Exercise prompt: Beginning with the line where "List each element's" appears, please restate each line of the records below word for word until the last one, inclusive, and nothing else.
*** Recorded information ***
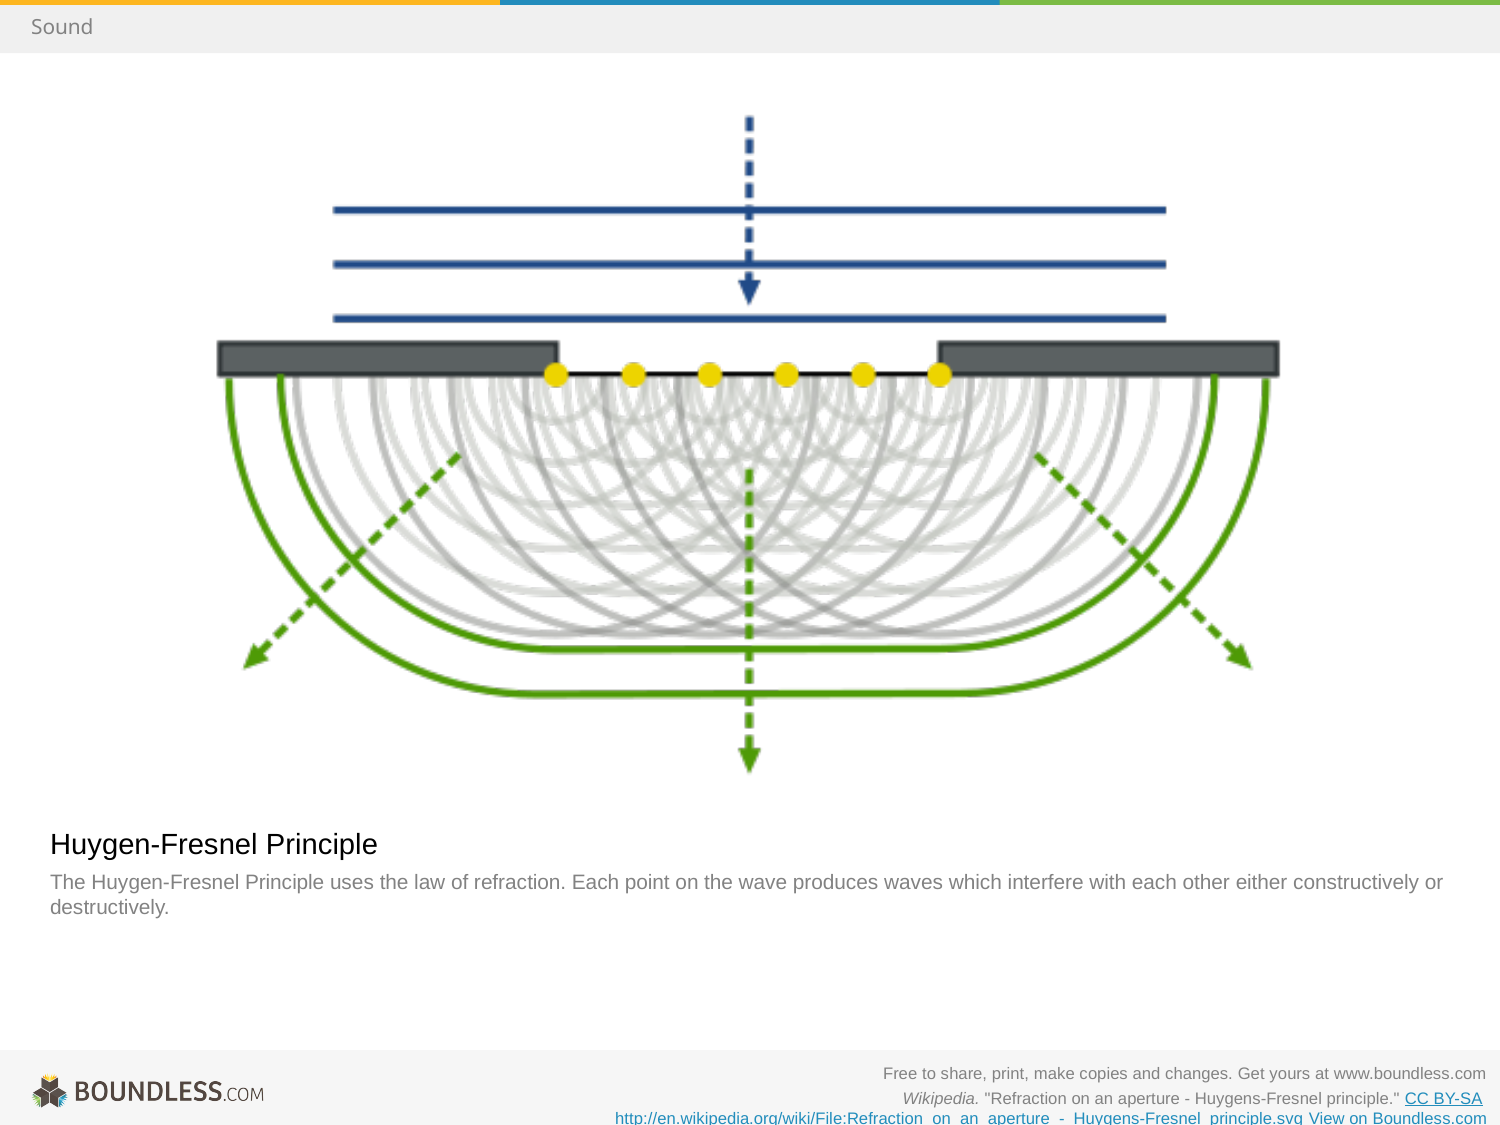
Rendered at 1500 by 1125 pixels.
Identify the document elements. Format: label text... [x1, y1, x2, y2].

text_box [0, 2, 1500, 54]
text_box Sound [31, 13, 1475, 38]
text_box [0, 1050, 1500, 1125]
text_box Free to share, print, make copies and changes. Get yours at www.boundless.com [649, 1062, 1488, 1087]
list Huygen-Fresnel Principle The Huygen-Fresnel Principle uses the law of refraction. Each point on the wave produces waves which interfere with each other either constructively or destructively. [50, 825, 1450, 1038]
picture [193, 87, 1307, 801]
picture [30, 1072, 265, 1109]
text_box Wikipedia. "Refraction on an aperture - Huygens-Fresnel principle." CC BY-SA http://en.wikipedia.org/wiki/File:Refraction_on_an_aperture_-_Huygens-Fresnel_principle.svg View on Boundless.com [274, 1087, 1488, 1125]
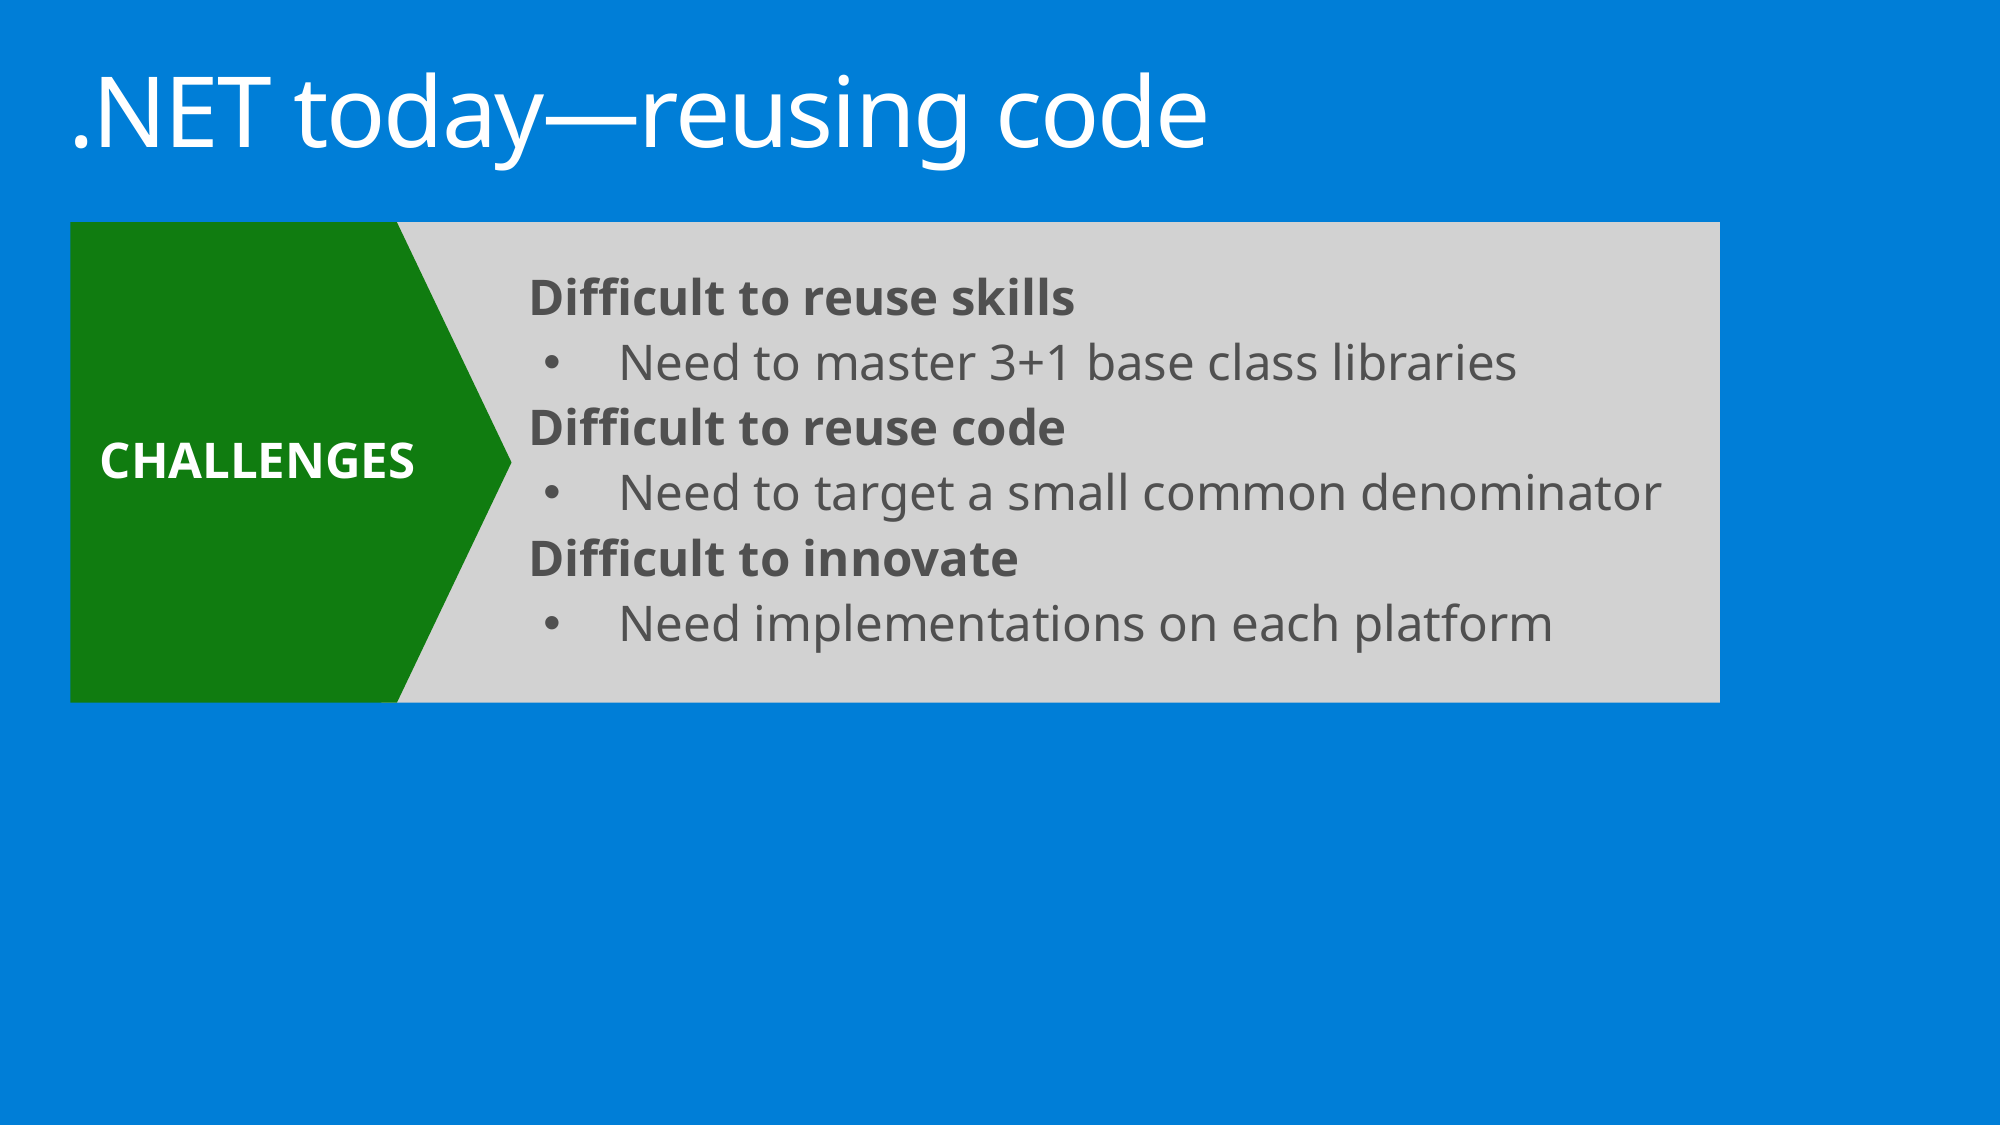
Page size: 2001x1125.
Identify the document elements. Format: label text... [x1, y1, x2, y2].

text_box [561, 476, 1540, 543]
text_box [1046, 432, 1540, 476]
text_box CHALLENGES [70, 222, 512, 703]
text_box Difficult to reuse skills Need to master 3+1 base class libraries Difficult to reuse code Need to target a small common denominator Difficult to innovate Need implementations on each platform [398, 222, 1720, 703]
title .NET today—reusing code [44, 47, 1957, 196]
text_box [76, 520, 1540, 587]
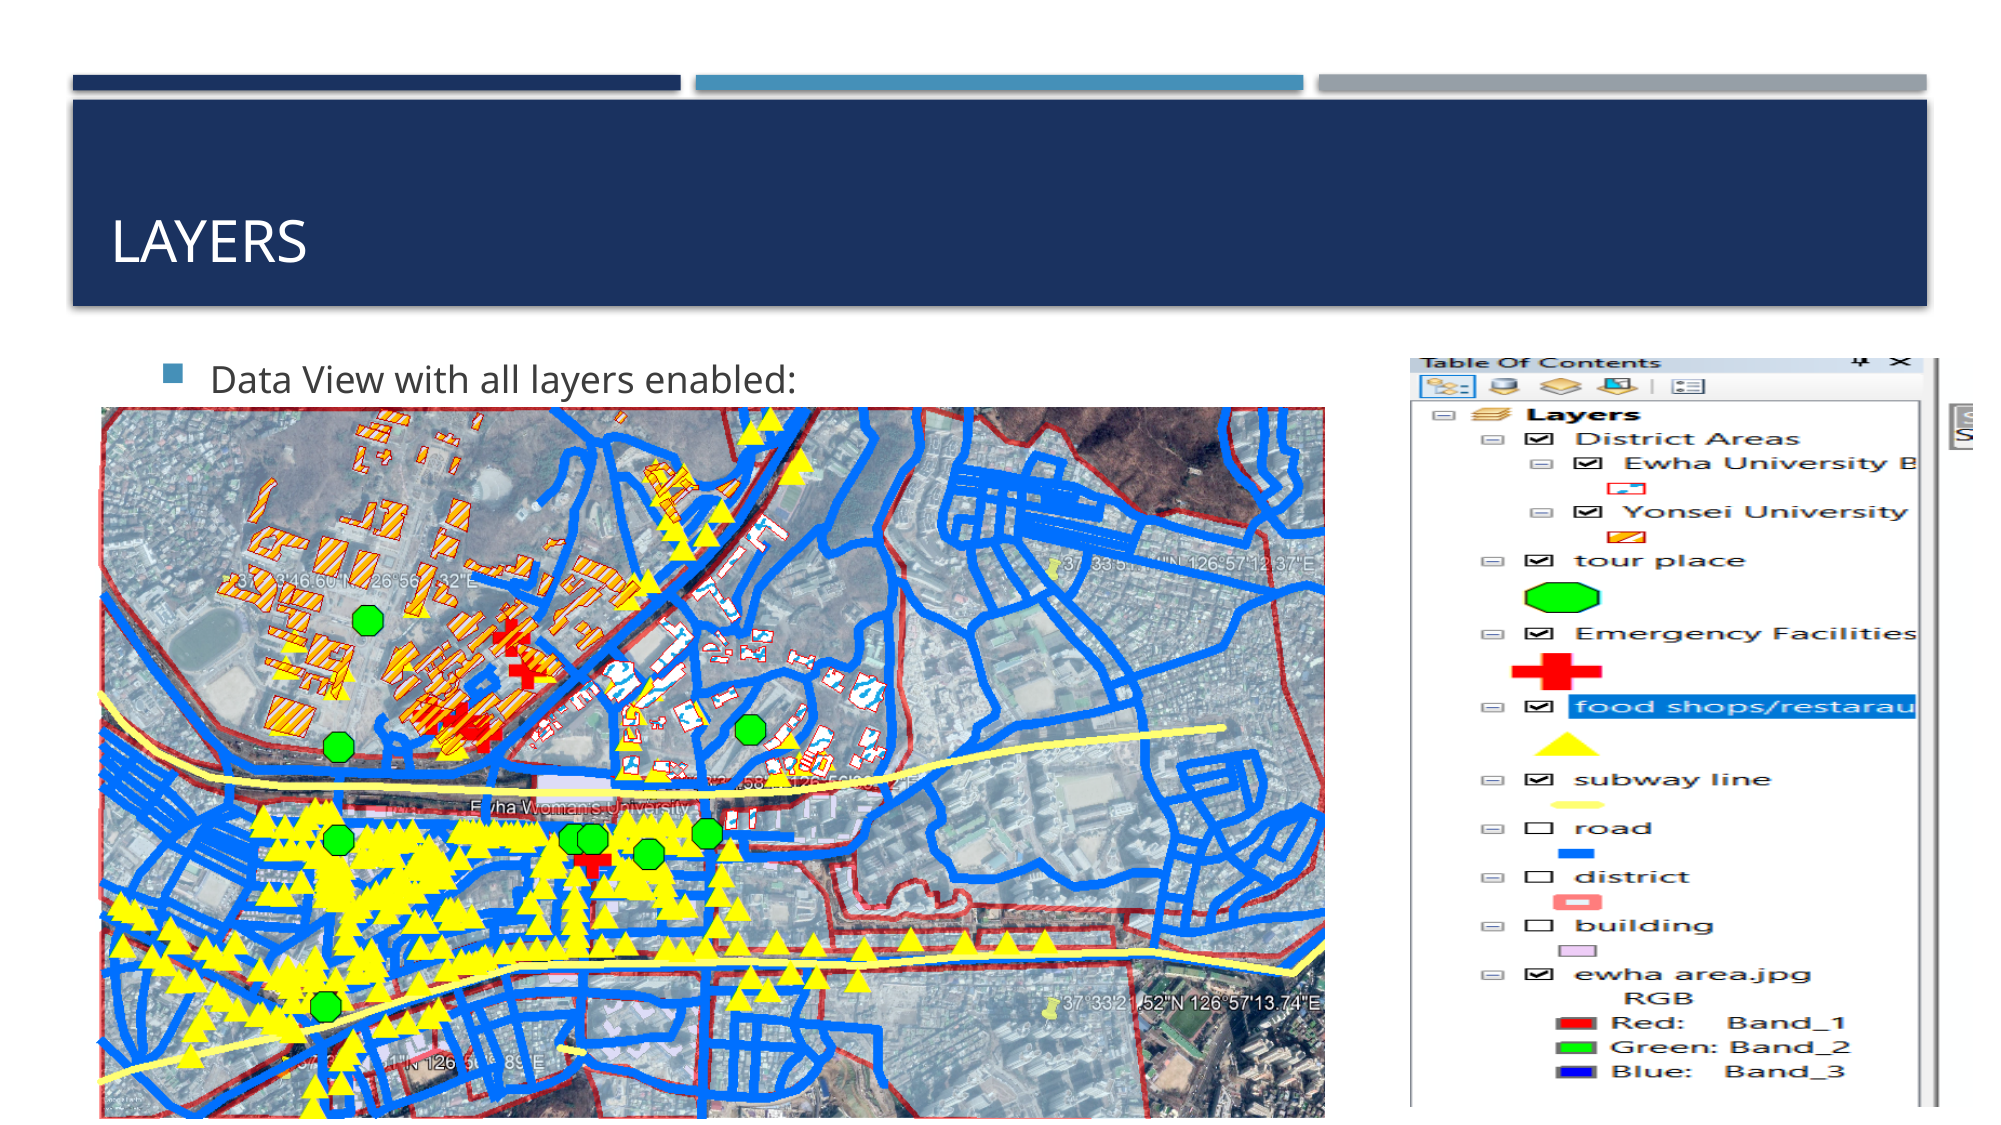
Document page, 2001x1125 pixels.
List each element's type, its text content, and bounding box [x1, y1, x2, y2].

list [1410, 357, 1974, 1108]
list Data View with all layers enabled: [144, 323, 904, 404]
picture [94, 406, 1326, 1119]
title LAYERS [95, 119, 1905, 282]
*** End of Recorded information ***
Response to the task:
List each element's type, its text content, and bounding box [x1, y1, x2, y2].

list [1410, 357, 1974, 1108]
list Data View with all layers enabled: [144, 323, 904, 404]
picture [94, 406, 1326, 1119]
title LAYERS [95, 119, 1905, 282]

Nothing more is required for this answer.